Livni, Lapid slam Rabbinate over female conscription
Ministers respond harshly to top religious body’s decree that observant Jewish women should not serve in the military
Justice Minister Tzipi Livni and Finance Minister Yair Lapid blasted Israel’s Chief Rabbinate one day after it decreed that Orthodox Jewish women should not serve in the military.
Jewish law, ruled the nation’s top religious body Thursday, forbids women from enlisting in the IDF. The ruling came on the heels of recently published statistics that showed a rise in religious female recruits.
Livni took to Facebook Friday to voice her criticism of the Rabbinates decision. “This ruling harms the female citizens of Israel, depriving them of acting of their own free will and contributing to their country.”
Livni continued: “Instead of advancing with the times and connecting to Israeli society, the Chief Rabbinate chose to withdraw and disconnect from reality and Israeli society.”
Despite the efforts of religious authorities, she expressed optimism over the growing numbers of religious female conscripts. “It suggests that change which comes from below is very powerful and has the strength to defeat attempts of repression and control.”
Lapid, famous for his Facebook rants, also took to the social media network and struck an even harsher tone than Livni.
“This is chutzpah and a national scandal,” he wrote, threatening to move for the rabbis’ dismissal in the Knesset and, if necessary, through the courts.
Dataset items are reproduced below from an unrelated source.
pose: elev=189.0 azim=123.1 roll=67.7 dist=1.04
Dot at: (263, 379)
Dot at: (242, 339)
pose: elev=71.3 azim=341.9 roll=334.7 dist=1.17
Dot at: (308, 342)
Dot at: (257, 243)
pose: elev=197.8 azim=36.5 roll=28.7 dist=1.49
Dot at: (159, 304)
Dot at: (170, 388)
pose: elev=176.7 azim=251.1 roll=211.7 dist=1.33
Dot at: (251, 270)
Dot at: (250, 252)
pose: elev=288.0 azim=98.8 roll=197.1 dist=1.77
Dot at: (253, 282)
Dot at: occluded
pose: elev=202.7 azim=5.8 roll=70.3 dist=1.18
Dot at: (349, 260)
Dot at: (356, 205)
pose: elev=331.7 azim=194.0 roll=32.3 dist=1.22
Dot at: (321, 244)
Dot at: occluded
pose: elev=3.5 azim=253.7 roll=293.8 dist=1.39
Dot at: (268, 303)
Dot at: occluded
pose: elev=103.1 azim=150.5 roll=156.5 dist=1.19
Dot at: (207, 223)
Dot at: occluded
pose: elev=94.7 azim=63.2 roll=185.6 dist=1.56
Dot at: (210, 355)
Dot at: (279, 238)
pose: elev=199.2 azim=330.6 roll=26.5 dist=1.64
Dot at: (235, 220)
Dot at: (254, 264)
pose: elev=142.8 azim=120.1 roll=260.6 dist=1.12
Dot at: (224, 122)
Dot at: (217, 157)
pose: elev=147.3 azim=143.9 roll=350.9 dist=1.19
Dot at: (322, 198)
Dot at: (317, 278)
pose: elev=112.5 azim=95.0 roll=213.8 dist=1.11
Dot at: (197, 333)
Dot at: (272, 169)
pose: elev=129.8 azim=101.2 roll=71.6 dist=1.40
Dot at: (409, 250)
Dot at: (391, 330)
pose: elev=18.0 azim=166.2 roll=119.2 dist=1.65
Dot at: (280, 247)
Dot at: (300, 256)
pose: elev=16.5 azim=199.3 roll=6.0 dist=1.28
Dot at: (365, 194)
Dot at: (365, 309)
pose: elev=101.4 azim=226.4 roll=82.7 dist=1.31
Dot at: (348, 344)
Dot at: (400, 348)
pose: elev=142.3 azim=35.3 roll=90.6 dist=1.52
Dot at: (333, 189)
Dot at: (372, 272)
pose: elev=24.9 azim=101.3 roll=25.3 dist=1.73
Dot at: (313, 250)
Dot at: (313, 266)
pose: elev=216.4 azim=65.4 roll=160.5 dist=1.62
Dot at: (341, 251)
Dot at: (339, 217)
“We are talking about civil servants who receive a very handsome salary from the State of Israel, sit in their comfortable offices with their vehicles nearby, and announce their disapproval of girls serving in the mud and the cold,” he added. Lapid ended his post saying that David Lau and Yitzhak Yosef were unfit to serve as chief rabbis of Israel.
The ruling Thursday under Lau and Yosef noted that it was continuing “the tradition of previous chief rabbis.”
During the discussion leading up to the decision, the chief rabbi of Safed, Shmuel Eliyahu, infamous for instructing Safed residents not to rent to Arabs, warned that female enlistment threatened “to erase the identity of Israel as a Jewish state.” Beersheba’s chief rabbi, Yehuda Deri, framed the debate as a matter of life or death.